First time I believe I have put him in the Losers column this season. Or maybe I did for the San Francisco 49ers game. Whatever the case, this was the first real clunker for Geno all season. On the surface, 21/36 for 264 yards and 3 touchdowns thrown to 2 interceptions isn’t awful, but a good chunk of those stats came after the game was out of reach. His decision-making was sketchy and having only two interceptions (admittedly one on a clear uncalled offsides) was perhaps kind to him. Smith’s outstanding accuracy was shakier today than it had been in any other game all year.

It’s hard to ignore that Smith’s officially been charged with 8 turnovers over the last five games. He’s been very good overall and I’m not going to micro-analyze Smith based off ten years of Russell Wilson, but I am worried that the combination of teams scheming away the Seahawks’ strengths—notice that boot game wasn’t effective at all today—the lack of a running game, and turnover luck starting to work against Smith is bringing him back down to earth. Smith is an NFL caliber starting QB but when his stats normalize it makes the 2023 quarterback situation quite complicated.

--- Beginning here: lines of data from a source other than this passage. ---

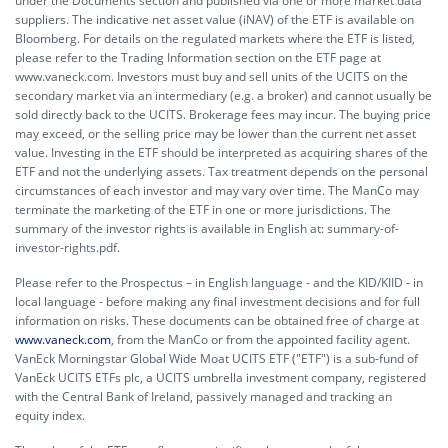
under the Documents section and published via one or more market data
suppliers. The indicative net asset value (iNAV) of the ETF is available on
Bloomberg. For details on the regulated markets where the ETF is listed,
please refer to the Trading Information section on the ETF page at
www.vaneck.com. Investors must buy and sell units of the UCITS on the
secondary market via an intermediary (e.g. a broker) and cannot usually be
sold directly back to the UCITS. Brokerage fees may incur. The buying price
may exceed, or the selling price may be lower than the current net asset
value. Investing in the ETF should be interpreted as acquiring shares of the
ETF and not the underlying assets. Tax treatment depends on the personal
circumstances of each investor and may vary over time. The ManCo may
terminate the marketing of the ETF in one or more jurisdictions. The
summary of the investor rights is available in English at:
summary-of-
investor-rights.pdf.
Please refer to the Prospectus – in English language - and the KID/KIID - in
local language - before making any final investment decisions and for full
information on risks. These documents can be obtained free of charge at
www.vaneck.com
, from the ManCo or from the appointed facility agent.
VanEck Morningstar Global Wide Moat UCITS ETF ("ETF") is a sub-fund of
VanEck UCITS ETFs plc, a UCITS umbrella investment company, registered
with the Central Bank of Ireland, passively managed and tracking an
equity index.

I’d support Smith as a bridge quarterback before handing over to the QBOTF. I’d be on board with a franchise tag. I’m not sure I’d commit to Smith long-term on a huge contract. I also don’t know if the Seahawks are positioned to contend with a rookie QB at the helm who may not be good to great right out of the gate. On the other hand, cost-controlled top QB prospect is too much to resist and we’ve experienced that before. There is no easy answer here and especially when it is so clear that the main problem with Seattle is on the defensive side of the ball.

Run Defense

Stinks. Carolina didn’t even have a run longer than 26 yards and only one of their running plays lost yards. This is not just the defensive line—hard to justify Poona Ford’s salary at this point—but Jordyn Brooks in particular was missing a ton of tackles. Brooks is 2nd in total tackles but has just two TFLs on the season. Cody Barton had one good run stop I can recall but essentially the whole team got put in the weight room. There is no fix for this group in 2022.

Run Offense

Never had a chance. The blocking is atrocious and Travis Homer and Tony Jones Jr aren’t meant to be every down backs. I’ve praised Andy Dickerson a lot for the performance of this offensive line but they are a bad run-blocking unit and without an exceptional running back the odds of making something magical happen are slim and none. There needs to be a retooling of the interior with Austin Blythe and the rotation of Gabe Jackson/Phil Haynes. They’ve got the pieces at tackle and Damien Lewis at left guard has been a net positive, but Blythe and the right guard revolving door are a weak spot.

Playoff Chances

I know the probability ranges from the 40s to the 60s depending on which site but I think they’re cooked. I don’t expect the Seahawks to win another game until maybe the Rams finale in Week 18. Maybe.

Final Notes

  • Darrell Taylor recorded a sack. So did Bruce Irvin. Those were cool plays but watching them against the run is a different story.
  • The officials botching the offsides on Geno’s interception was compounded by a fictitious horse collar flag on Uchenna Nwosu. They weren’t anywhere near the reason the Seahawks lost.
  • I thought the pass protection largely held up without being anything dominant. Abe Lucas looked like he got beat badly for a sack, though.
  • DK Metcalf had a touchdown but a brutal drop on what would’ve been a first down grab when Seattle was backed up near its goal line. That is his 7th drop of the year according to Pro Football Reference. Maybe this is just taking the good with the bad but I really do not like that we’re in year four and he still drops gimmes.
  • Just three catches for 30 yards for the tight ends today. Noah Fant put up a goose egg in the box score.
  • This team has categorically no chance against the 49ers with the way this defense is performing and with how shaky the offense has been with turnovers and injuries. Just keep the score close and I’ll be satisfied. At this point it’s time to focus on the big draft needs. Seattle has a lot of pieces to be great again soon, but they’re a ways off from being elite.